Better, But Not Better

When we look to leaders like Barack Obama, we expect them to be better equipped to run things. The same can be said about guys like Steve Jobs and Bill Gates who run some rather successful companies. We want them to be better than us at what they do. We want to be led by someone who is inspired, knowledgeable, and well-skilled.

Ironically, we also want these leaders to be “one of us”, in the sense that we share the same interests, views, and opinions. It’s also admirable when a leader is well-grounded and humble. We want him to be one of the boys. We don’t want someone to look down on us, pushing us off into a corner because we are not worthy of his presence.

In this way, we want the person in charge to be better than us without activating the inferiority complex in all of us. This leader should inspire us to be smarter, faster, and stronger. We want this leader to be better without actually acting like he is any better.

I’m a Victim of Elitism

I’m a pretty competitive person and I work hard at what I do. As a result, I am constantly comparing myself to others. Looking to people who are more successful than I am, I can feel motivated to improve my lot in life. That’s a good thing. However, when you look to people who are less successful, less skillful, or less knowledgeable, there appears to be some innate tendency to look down upon them. They say that it’s lonely at the top, but it’s comforting to look down upon everyone at the bottom.

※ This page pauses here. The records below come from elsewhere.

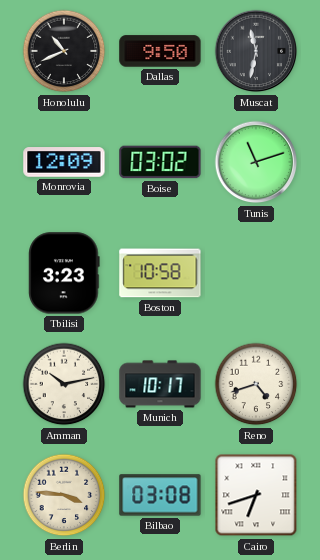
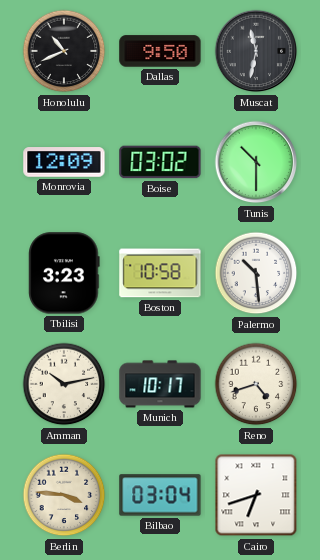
Tunis: 11:12 -> 10:30
Palermo: none -> 10:29
Bilbao: 03:08 -> 03:04
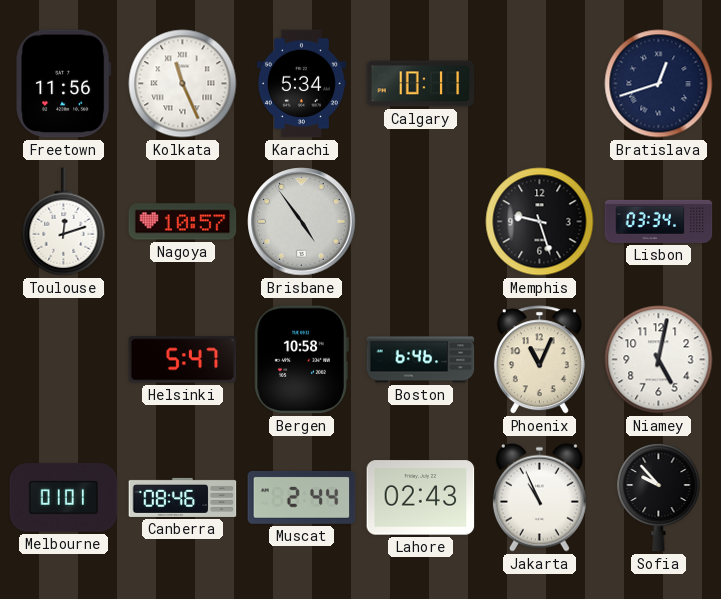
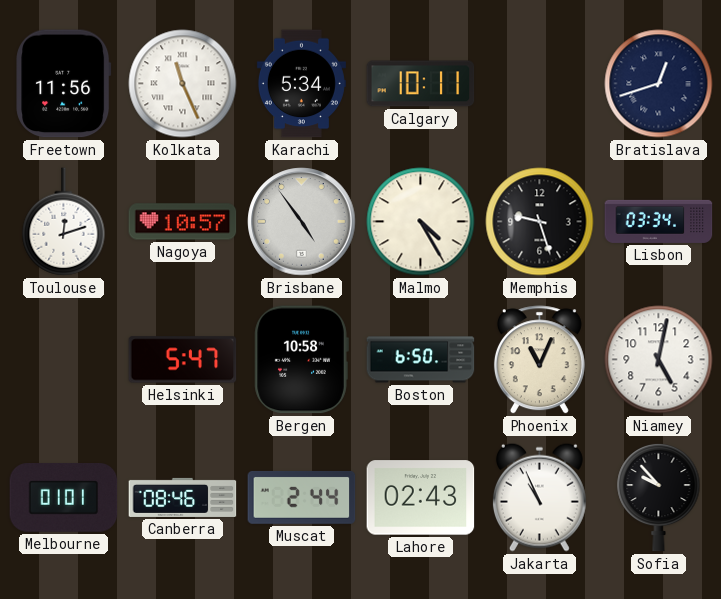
Malmo: none -> 4:25
Boston: 6:46 -> 6:50
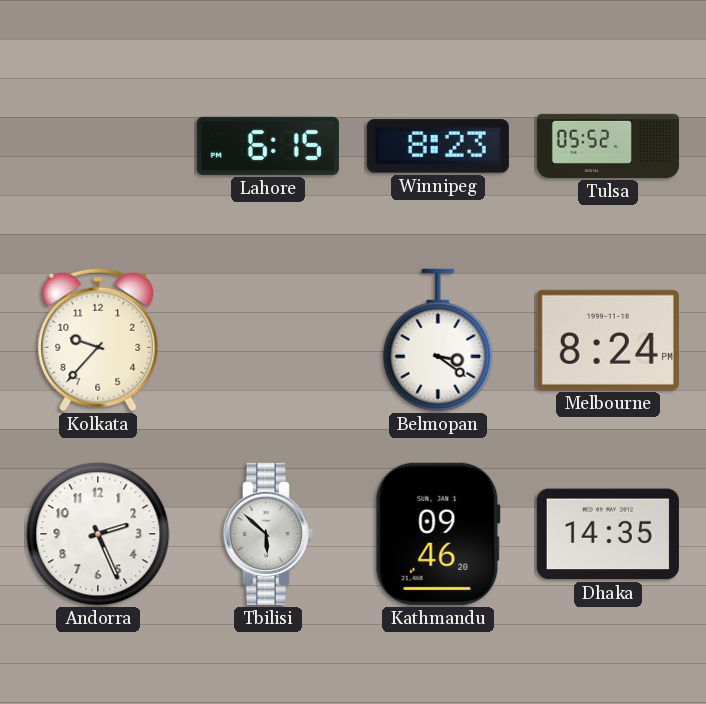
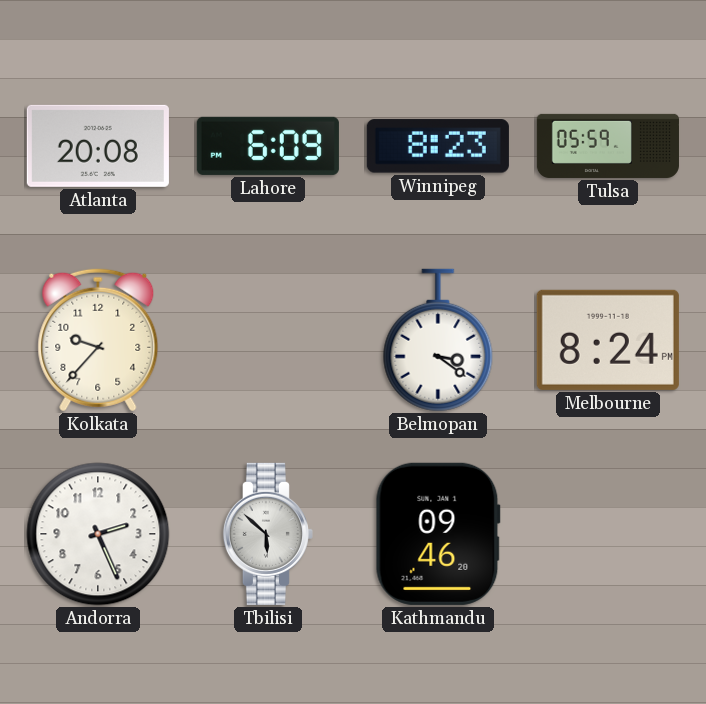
Atlanta: none -> 20:08
Lahore: 6:15 -> 6:09
Tulsa: 05:52 -> 05:59
Dhaka: 14:35 -> none
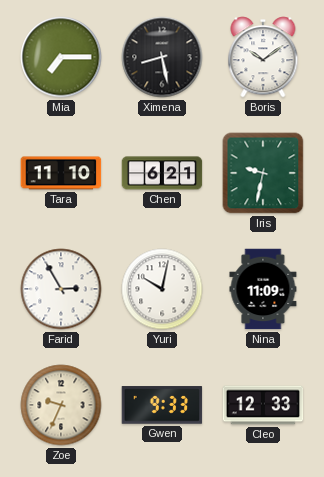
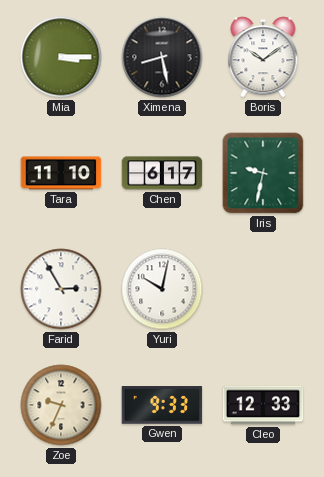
Mia: 7:15 -> 3:15
Chen: 6:21 -> 6:17
Nina: 11:09 -> none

For this reason, we may be led to believe that society should be governed by the upper echelon of its citizens. We look to people who are especially skilled or well-educated, because they may be better suited to make the right decision for everyone. You wouldn’t want an ignorant person to make all of your decisions, would you? You want solutions that are well-researched and explored, right?

At the same time, you want everyone to have their say. We live in a democratic society and everyone is supposed to be viewed as equals. Elitism is quite the double-edged sword. What’s your take?